Burn-out is usually too much of something, and too much of the same something. Whatever it is that burns you out also burns out some of your capacity to form new bridges that connect what you already know to what you have yet to learn.

You love your job, maybe so much so that you have been escaping into it? But what are you escaping from? When you slow down at work and smell the coffee (that’s a good idea, really smell it, stay in the present, rather than rushing to what you must do next), a gap may come into view. It sounds as though this gap is making you panic a bit. Let’s call the gap an existential void and let’s change your relationship to it. Instead of fearing it, welcome it. You are not going to fill it with gardening, but I’d like you to do some metaphorical gardening. Keep that existential void weed-free, but see what crops up in it. Allow yourself to feel that void without rushing to fill it. Fill it with more of your usual work and you’ll burn out again. See it as a new patch of earth where you can grow something new. Just feel it for now.

I’m going to throw a lot of metaphors at you now because we dream in metaphors, and they give you some answers

You know when you get in from work and there is nothing obvious to do? We have a gap. So often so that we don’t allow ourselves to feel the slight discomfort that comes with that existential void, we start scrolling phones, or turn on the TV or open the laptop and return to work. But if we don’t do that, if we just sit with it, that’s when an idea might come to us, something we’d like to read or make, or people we’d like to see. Allow yourself to feel a sort of emptiness, but instead of filling it with instant gratification (rarely gratifying in the long term) you can give yourself the chance to think new thoughts, create things or strengthen your relationships with others. I’m wondering if this work of redefining yourself is something you need to do alone. Burn out sometimes leaves us feeling more isolated than we actually are. Who’s around you? Might they be a support, or even a resource?

I’m deliberately going to throw in a lot of metaphors at you now because we dream in metaphors, and they may be the key to giving you some answers.

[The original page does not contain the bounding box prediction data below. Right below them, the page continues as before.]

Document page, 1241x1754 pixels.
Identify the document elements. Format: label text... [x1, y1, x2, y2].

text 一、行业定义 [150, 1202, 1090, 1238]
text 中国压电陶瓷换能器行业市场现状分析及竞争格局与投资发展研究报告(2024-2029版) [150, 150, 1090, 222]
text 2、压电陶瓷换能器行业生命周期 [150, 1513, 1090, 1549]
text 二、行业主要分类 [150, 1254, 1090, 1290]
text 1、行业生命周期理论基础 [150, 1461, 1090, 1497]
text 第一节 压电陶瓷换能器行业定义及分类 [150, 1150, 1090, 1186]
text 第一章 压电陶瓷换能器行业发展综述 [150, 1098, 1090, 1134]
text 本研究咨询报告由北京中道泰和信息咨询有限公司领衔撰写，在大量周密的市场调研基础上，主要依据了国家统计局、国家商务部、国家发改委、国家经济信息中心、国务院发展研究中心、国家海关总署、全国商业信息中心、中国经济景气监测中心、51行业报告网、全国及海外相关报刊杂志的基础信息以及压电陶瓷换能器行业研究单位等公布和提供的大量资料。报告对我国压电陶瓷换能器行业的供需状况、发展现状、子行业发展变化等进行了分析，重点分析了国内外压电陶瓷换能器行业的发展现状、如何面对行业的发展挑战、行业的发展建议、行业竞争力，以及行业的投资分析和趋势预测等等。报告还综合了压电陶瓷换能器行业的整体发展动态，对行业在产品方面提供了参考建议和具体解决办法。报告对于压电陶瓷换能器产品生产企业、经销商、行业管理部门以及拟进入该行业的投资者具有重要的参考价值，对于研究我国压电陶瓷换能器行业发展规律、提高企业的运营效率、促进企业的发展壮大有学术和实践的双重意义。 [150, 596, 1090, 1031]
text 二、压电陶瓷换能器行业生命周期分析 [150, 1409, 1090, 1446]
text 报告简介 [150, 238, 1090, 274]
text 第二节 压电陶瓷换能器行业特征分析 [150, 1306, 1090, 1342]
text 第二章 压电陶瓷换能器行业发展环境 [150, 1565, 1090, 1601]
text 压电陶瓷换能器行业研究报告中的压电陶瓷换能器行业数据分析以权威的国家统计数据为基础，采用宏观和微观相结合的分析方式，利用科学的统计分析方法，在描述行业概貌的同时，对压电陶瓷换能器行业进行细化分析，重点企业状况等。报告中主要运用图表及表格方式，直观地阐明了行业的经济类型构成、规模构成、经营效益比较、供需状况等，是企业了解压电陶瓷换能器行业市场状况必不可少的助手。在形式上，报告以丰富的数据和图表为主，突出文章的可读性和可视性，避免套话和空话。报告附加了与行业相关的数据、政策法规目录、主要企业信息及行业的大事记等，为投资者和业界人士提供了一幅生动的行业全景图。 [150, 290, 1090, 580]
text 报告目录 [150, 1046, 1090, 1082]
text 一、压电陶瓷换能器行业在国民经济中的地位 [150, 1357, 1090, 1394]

You can think of yourself as an island. An island that can easily build bridges to other islands, ones that represent new ideas (or old ones you haven’t visited for a while), new learning, new ways of just being. For a long time your bridges have been heading to parenthood island or work island and they are like motorway bridges, so maybe you are feeling it’s now time to turn them into something smaller. Maybe build some new ones. If you build one and it doesn’t go anywhere, that’s OK, build another. When finding out who you are and what you need – a lifelong task – you are allowed to experiment.

Or maybe you can think of yourself as a piece of Velcro with hooks looking for new loops to hook into. If we don’t have any hooks we have no way of making any connection with our world, which makes it hard to make meaning out of our existence. Think of yourself as arriving at a time where you have space and the capacity to build new bridges and form new hooks.

These were my metaphors, but in your dreams you will find your own. Write down those dreams when you wake up. If you don’t habitually remember them, tell yourself you are open to remembering dreams. See what metaphors your unconscious is coming up with. They may just lead you to where you go next.

Allow yourself this fallow time so new ways of thinking, feeling, being and experimenting have time to form. Nature abhors a vacuum, so I’ve got a feeling the gap you have in your life will grow fruit, but you’ll just need to sit with it to discover what that fruit is. It’s time to listen to what your body is telling you.